***** DATA IN THIS EXERCISE
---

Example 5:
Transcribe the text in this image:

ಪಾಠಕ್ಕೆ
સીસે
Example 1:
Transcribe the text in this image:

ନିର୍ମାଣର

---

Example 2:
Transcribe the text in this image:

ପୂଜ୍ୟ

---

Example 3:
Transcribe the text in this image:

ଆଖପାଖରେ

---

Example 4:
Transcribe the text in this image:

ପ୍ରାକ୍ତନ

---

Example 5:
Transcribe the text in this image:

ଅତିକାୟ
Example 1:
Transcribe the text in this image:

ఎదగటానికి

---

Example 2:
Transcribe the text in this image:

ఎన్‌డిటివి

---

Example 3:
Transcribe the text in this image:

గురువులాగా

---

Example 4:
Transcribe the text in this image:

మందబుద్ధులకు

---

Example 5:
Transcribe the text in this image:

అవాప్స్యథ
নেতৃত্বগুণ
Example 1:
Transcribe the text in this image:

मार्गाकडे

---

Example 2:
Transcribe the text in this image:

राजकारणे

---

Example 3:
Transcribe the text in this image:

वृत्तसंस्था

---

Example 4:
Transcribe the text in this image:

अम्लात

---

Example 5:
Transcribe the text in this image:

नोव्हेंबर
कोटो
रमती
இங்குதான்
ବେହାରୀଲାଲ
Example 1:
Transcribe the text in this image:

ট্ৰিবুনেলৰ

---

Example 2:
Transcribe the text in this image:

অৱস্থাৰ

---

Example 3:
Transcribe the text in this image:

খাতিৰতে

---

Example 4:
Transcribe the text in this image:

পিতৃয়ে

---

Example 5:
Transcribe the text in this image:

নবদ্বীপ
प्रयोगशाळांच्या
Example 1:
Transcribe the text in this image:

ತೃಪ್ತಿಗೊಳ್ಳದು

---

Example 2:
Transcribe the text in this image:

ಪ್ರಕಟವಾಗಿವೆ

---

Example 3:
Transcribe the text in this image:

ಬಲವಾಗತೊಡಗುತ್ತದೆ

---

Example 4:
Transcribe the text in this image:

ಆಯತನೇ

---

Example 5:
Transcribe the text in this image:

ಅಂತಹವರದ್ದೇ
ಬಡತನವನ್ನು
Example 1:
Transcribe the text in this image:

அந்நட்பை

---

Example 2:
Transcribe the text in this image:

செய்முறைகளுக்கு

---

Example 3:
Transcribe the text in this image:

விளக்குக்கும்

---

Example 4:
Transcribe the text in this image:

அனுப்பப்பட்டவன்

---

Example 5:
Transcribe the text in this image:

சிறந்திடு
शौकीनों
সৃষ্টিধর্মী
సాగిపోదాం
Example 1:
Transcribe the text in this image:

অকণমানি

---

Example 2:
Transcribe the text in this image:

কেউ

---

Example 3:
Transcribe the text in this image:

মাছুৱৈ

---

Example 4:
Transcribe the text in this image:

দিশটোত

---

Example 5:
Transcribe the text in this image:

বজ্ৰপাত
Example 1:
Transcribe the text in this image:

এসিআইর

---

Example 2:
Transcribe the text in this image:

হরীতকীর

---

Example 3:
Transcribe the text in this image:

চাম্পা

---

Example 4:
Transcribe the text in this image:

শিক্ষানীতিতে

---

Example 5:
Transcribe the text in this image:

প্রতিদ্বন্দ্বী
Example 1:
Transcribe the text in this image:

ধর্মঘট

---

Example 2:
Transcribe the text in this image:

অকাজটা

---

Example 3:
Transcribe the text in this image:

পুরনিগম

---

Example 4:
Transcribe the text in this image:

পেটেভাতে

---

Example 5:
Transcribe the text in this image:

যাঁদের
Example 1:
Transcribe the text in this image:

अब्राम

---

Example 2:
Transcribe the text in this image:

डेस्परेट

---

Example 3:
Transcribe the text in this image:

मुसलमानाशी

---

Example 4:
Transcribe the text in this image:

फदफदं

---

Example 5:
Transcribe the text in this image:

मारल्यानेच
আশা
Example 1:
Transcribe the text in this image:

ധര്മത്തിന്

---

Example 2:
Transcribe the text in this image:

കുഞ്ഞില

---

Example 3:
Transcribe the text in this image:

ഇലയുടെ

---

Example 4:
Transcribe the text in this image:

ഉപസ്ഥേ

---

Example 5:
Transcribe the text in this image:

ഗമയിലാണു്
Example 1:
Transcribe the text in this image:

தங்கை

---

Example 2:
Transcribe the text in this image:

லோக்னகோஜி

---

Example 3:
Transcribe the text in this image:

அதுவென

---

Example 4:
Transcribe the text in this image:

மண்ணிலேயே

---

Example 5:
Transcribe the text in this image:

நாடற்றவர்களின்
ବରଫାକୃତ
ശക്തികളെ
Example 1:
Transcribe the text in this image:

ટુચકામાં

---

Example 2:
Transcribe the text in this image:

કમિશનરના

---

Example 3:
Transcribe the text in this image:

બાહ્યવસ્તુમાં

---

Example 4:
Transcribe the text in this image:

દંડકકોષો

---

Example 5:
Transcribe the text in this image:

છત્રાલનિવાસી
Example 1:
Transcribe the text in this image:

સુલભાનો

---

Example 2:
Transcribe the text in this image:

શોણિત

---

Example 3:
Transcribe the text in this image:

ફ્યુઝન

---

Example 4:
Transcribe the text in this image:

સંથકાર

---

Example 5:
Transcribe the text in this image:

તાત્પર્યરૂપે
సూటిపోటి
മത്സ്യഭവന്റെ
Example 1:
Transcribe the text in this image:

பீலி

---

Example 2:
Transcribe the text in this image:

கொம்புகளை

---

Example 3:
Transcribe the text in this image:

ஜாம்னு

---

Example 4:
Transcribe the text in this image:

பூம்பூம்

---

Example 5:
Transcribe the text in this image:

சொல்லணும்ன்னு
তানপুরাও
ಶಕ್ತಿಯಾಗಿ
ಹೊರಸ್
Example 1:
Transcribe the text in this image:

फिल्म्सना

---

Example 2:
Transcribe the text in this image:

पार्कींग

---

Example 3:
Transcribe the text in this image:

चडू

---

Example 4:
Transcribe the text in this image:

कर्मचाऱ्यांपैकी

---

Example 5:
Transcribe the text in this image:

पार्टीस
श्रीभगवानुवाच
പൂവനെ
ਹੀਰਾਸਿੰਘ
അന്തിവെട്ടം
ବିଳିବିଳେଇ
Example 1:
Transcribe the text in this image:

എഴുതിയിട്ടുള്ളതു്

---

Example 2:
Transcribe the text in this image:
**********
HOW TO COMPLETE THIS TASK:
Extract all of the data above without altering anything.

ANSWER BELOW:
---

Example 5:
Transcribe the text in this image:

ಪಾಠಕ್ಕೆ
સીસે
Example 1:
Transcribe the text in this image:

ନିର୍ମାଣର

---

Example 2:
Transcribe the text in this image:

ପୂଜ୍ୟ

---

Example 3:
Transcribe the text in this image:

ଆଖପାଖରେ

---

Example 4:
Transcribe the text in this image:

ପ୍ରାକ୍ତନ

---

Example 5:
Transcribe the text in this image:

ଅତିକାୟ
Example 1:
Transcribe the text in this image:

ఎదగటానికి

---

Example 2:
Transcribe the text in this image:

ఎన్‌డిటివి

---

Example 3:
Transcribe the text in this image:

గురువులాగా

---

Example 4:
Transcribe the text in this image:

మందబుద్ధులకు

---

Example 5:
Transcribe the text in this image:

అవాప్స్యథ
নেতৃত্বগুণ
Example 1:
Transcribe the text in this image:

मार्गाकडे

---

Example 2:
Transcribe the text in this image:

राजकारणे

---

Example 3:
Transcribe the text in this image:

वृत्तसंस्था

---

Example 4:
Transcribe the text in this image:

अम्लात

---

Example 5:
Transcribe the text in this image:

नोव्हेंबर
कोटो
रमती
இங்குதான்
ବେହାରୀଲାଲ
Example 1:
Transcribe the text in this image:

ট্ৰিবুনেলৰ

---

Example 2:
Transcribe the text in this image:

অৱস্থাৰ

---

Example 3:
Transcribe the text in this image:

খাতিৰতে

---

Example 4:
Transcribe the text in this image:

পিতৃয়ে

---

Example 5:
Transcribe the text in this image:

নবদ্বীপ
प्रयोगशाळांच्या
Example 1:
Transcribe the text in this image:

ತೃಪ್ತಿಗೊಳ್ಳದು

---

Example 2:
Transcribe the text in this image:

ಪ್ರಕಟವಾಗಿವೆ

---

Example 3:
Transcribe the text in this image:

ಬಲವಾಗತೊಡಗುತ್ತದೆ

---

Example 4:
Transcribe the text in this image:

ಆಯತನೇ

---

Example 5:
Transcribe the text in this image:

ಅಂತಹವರದ್ದೇ
ಬಡತನವನ್ನು
Example 1:
Transcribe the text in this image:

அந்நட்பை

---

Example 2:
Transcribe the text in this image:

செய்முறைகளுக்கு

---

Example 3:
Transcribe the text in this image:

விளக்குக்கும்

---

Example 4:
Transcribe the text in this image:

அனுப்பப்பட்டவன்

---

Example 5:
Transcribe the text in this image:

சிறந்திடு
शौकीनों
সৃষ্টিধর্মী
సాగిపోదాం
Example 1:
Transcribe the text in this image:

অকণমানি

---

Example 2:
Transcribe the text in this image:

কেউ

---

Example 3:
Transcribe the text in this image:

মাছুৱৈ

---

Example 4:
Transcribe the text in this image:

দিশটোত

---

Example 5:
Transcribe the text in this image:

বজ্ৰপাত
Example 1:
Transcribe the text in this image:

এসিআইর

---

Example 2:
Transcribe the text in this image:

হরীতকীর

---

Example 3:
Transcribe the text in this image:

চাম্পা

---

Example 4:
Transcribe the text in this image:

শিক্ষানীতিতে

---

Example 5:
Transcribe the text in this image:

প্রতিদ্বন্দ্বী
Example 1:
Transcribe the text in this image:

ধর্মঘট

---

Example 2:
Transcribe the text in this image:

অকাজটা

---

Example 3:
Transcribe the text in this image:

পুরনিগম

---

Example 4:
Transcribe the text in this image:

পেটেভাতে

---

Example 5:
Transcribe the text in this image:

যাঁদের
Example 1:
Transcribe the text in this image:

अब्राम

---

Example 2:
Transcribe the text in this image:

डेस्परेट

---

Example 3:
Transcribe the text in this image:

मुसलमानाशी

---

Example 4:
Transcribe the text in this image:

फदफदं

---

Example 5:
Transcribe the text in this image:

मारल्यानेच
আশা
Example 1:
Transcribe the text in this image:

ധര്മത്തിന്

---

Example 2:
Transcribe the text in this image:

കുഞ്ഞില

---

Example 3:
Transcribe the text in this image:

ഇലയുടെ

---

Example 4:
Transcribe the text in this image:

ഉപസ്ഥേ

---

Example 5:
Transcribe the text in this image:

ഗമയിലാണു്
Example 1:
Transcribe the text in this image:

தங்கை

---

Example 2:
Transcribe the text in this image:

லோக்னகோஜி

---

Example 3:
Transcribe the text in this image:

அதுவென

---

Example 4:
Transcribe the text in this image:

மண்ணிலேயே

---

Example 5:
Transcribe the text in this image:

நாடற்றவர்களின்
ବରଫାକୃତ
ശക്തികളെ
Example 1:
Transcribe the text in this image:

ટુચકામાં

---

Example 2:
Transcribe the text in this image:

કમિશનરના

---

Example 3:
Transcribe the text in this image:

બાહ્યવસ્તુમાં

---

Example 4:
Transcribe the text in this image:

દંડકકોષો

---

Example 5:
Transcribe the text in this image:

છત્રાલનિવાસી
Example 1:
Transcribe the text in this image:

સુલભાનો

---

Example 2:
Transcribe the text in this image:

શોણિત

---

Example 3:
Transcribe the text in this image:

ફ્યુઝન

---

Example 4:
Transcribe the text in this image:

સંથકાર

---

Example 5:
Transcribe the text in this image:

તાત્પર્યરૂપે
సూటిపోటి
മത്സ്യഭവന്റെ
Example 1:
Transcribe the text in this image:

பீலி

---

Example 2:
Transcribe the text in this image:

கொம்புகளை

---

Example 3:
Transcribe the text in this image:

ஜாம்னு

---

Example 4:
Transcribe the text in this image:

பூம்பூம்

---

Example 5:
Transcribe the text in this image:

சொல்லணும்ன்னு
তানপুরাও
ಶಕ್ತಿಯಾಗಿ
ಹೊರಸ್
Example 1:
Transcribe the text in this image:

फिल्म्सना

---

Example 2:
Transcribe the text in this image:

पार्कींग

---

Example 3:
Transcribe the text in this image:

चडू

---

Example 4:
Transcribe the text in this image:

कर्मचाऱ्यांपैकी

---

Example 5:
Transcribe the text in this image:

पार्टीस
श्रीभगवानुवाच
പൂവനെ
ਹੀਰਾਸਿੰਘ
അന്തിവെട്ടം
ବିଳିବିଳେଇ
Example 1:
Transcribe the text in this image:

എഴുതിയിട്ടുള്ളതു്

---

Example 2:
Transcribe the text in this image:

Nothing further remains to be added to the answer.